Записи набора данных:
......

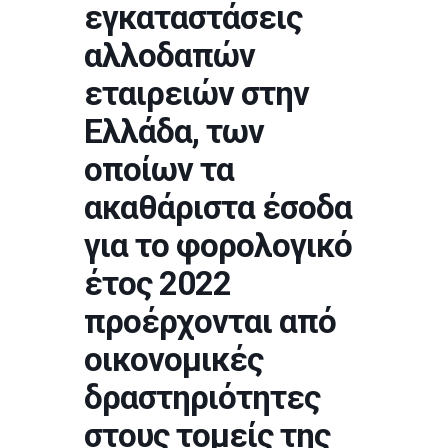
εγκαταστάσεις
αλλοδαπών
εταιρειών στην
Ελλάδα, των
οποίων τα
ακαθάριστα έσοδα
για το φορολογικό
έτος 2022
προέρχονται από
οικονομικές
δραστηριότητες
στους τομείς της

......

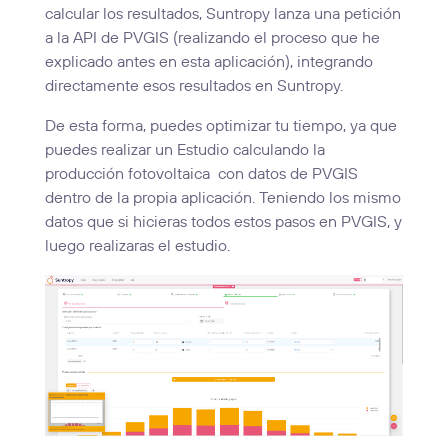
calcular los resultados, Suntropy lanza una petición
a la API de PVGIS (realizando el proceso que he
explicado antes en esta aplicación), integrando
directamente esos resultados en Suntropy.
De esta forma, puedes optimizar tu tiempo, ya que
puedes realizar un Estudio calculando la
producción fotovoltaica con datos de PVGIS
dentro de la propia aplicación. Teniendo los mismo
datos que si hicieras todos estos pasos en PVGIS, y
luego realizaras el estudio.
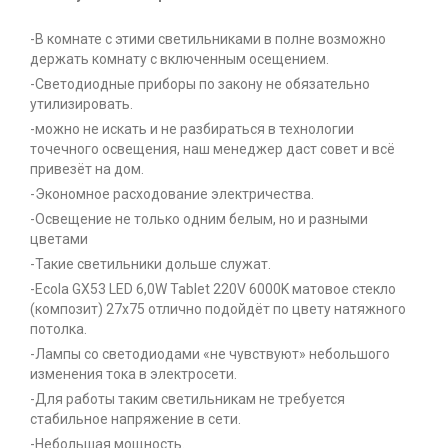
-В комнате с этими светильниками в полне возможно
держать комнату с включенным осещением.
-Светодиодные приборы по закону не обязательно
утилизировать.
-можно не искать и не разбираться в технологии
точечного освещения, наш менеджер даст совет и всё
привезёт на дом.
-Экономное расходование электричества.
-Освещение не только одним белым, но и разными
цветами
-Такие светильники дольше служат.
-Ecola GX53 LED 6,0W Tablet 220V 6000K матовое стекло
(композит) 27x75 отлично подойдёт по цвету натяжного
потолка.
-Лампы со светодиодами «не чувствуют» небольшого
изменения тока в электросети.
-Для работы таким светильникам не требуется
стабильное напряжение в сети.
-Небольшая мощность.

......

> _ПУНКТ ЗАДАНИЯ_:
Пожалуйста, воспроизведите в точности строки между строкой, содержащей «-В комнате с», и строкой, содержащей «-Такие светильники дольше служат.», включая обе.

> _ОТВЕТ НА ЗАДАНИЕ_:
-В комнате с этими светильниками в полне возможно
держать комнату с включенным осещением.
-Светодиодные приборы по закону не обязательно
утилизировать.
-можно не искать и не разбираться в технологии
точечного освещения, наш менеджер даст совет и всё
привезёт на дом.
-Экономное расходование электричества.
-Освещение не только одним белым, но и разными
цветами
-Такие светильники дольше служат.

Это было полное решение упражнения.